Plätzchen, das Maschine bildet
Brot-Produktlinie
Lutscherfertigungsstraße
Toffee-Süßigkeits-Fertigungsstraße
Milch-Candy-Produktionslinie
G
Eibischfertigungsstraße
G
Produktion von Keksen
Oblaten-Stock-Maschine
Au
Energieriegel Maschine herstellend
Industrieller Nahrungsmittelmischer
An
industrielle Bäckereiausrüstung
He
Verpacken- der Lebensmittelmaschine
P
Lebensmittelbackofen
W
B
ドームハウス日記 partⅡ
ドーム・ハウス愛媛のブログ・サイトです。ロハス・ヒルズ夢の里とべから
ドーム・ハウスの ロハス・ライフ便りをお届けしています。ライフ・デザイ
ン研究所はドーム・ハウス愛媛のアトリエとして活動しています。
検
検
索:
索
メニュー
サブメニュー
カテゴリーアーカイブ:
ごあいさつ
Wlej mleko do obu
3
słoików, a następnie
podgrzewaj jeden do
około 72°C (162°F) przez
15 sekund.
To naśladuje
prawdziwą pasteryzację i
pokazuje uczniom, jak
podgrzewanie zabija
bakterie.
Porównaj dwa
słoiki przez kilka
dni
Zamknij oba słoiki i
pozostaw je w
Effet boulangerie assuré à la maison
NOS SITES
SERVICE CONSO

==*==

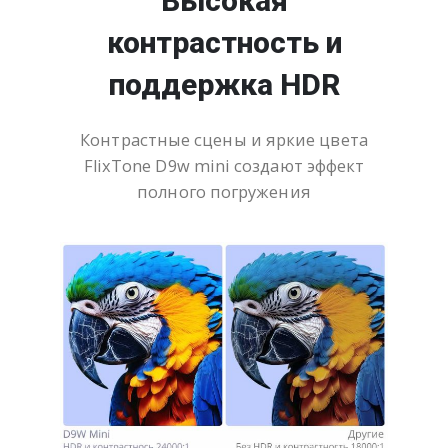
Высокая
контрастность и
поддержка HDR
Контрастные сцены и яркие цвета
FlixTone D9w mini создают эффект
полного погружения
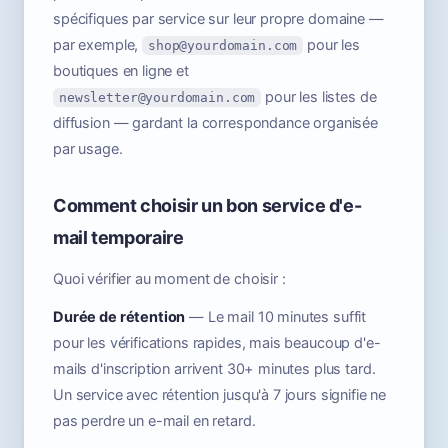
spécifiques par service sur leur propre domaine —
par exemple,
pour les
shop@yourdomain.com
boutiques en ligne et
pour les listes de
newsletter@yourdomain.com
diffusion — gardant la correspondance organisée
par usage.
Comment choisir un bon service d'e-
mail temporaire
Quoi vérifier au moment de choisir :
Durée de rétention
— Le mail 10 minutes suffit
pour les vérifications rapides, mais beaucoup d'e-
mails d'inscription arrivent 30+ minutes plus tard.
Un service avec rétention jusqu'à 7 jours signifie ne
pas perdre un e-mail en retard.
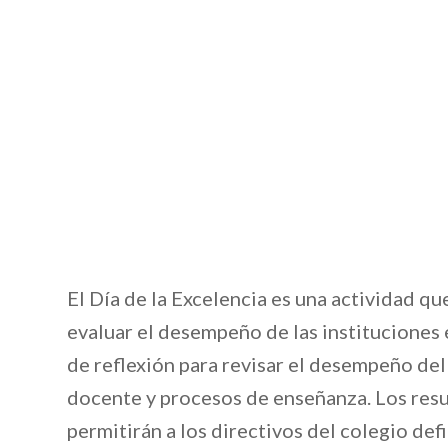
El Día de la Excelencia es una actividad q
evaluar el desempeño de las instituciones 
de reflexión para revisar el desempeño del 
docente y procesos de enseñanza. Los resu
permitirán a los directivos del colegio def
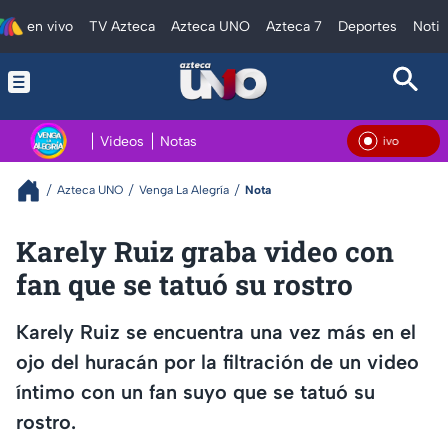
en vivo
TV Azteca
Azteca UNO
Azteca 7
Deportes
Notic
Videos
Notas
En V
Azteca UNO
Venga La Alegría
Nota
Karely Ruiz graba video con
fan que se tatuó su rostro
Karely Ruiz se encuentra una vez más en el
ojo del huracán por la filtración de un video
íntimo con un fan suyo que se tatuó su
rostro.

==*==

Transcribe the lines from the one containing "Plätzchen, das Maschine bildet" through the one containing "SERVICE CONSO", both included, reproducing each character without change.

Plätzchen, das Maschine bildet
Brot-Produktlinie
Lutscherfertigungsstraße
Toffee-Süßigkeits-Fertigungsstraße
Milch-Candy-Produktionslinie
G
Eibischfertigungsstraße
G
Produktion von Keksen
Oblaten-Stock-Maschine
Au
Energieriegel Maschine herstellend
Industrieller Nahrungsmittelmischer
An
industrielle Bäckereiausrüstung
He
Verpacken- der Lebensmittelmaschine
P
Lebensmittelbackofen
W
B
ドームハウス日記 partⅡ
ドーム・ハウス愛媛のブログ・サイトです。ロハス・ヒルズ夢の里とべから
ドーム・ハウスの ロハス・ライフ便りをお届けしています。ライフ・デザイ
ン研究所はドーム・ハウス愛媛のアトリエとして活動しています。
検
検
索:
索
メニュー
サブメニュー
カテゴリーアーカイブ:
ごあいさつ
Wlej mleko do obu
3
słoików, a następnie
podgrzewaj jeden do
około 72°C (162°F) przez
15 sekund.
To naśladuje
prawdziwą pasteryzację i
pokazuje uczniom, jak
podgrzewanie zabija
bakterie.
Porównaj dwa
słoiki przez kilka
dni
Zamknij oba słoiki i
pozostaw je w
Effet boulangerie assuré à la maison
NOS SITES
SERVICE CONSO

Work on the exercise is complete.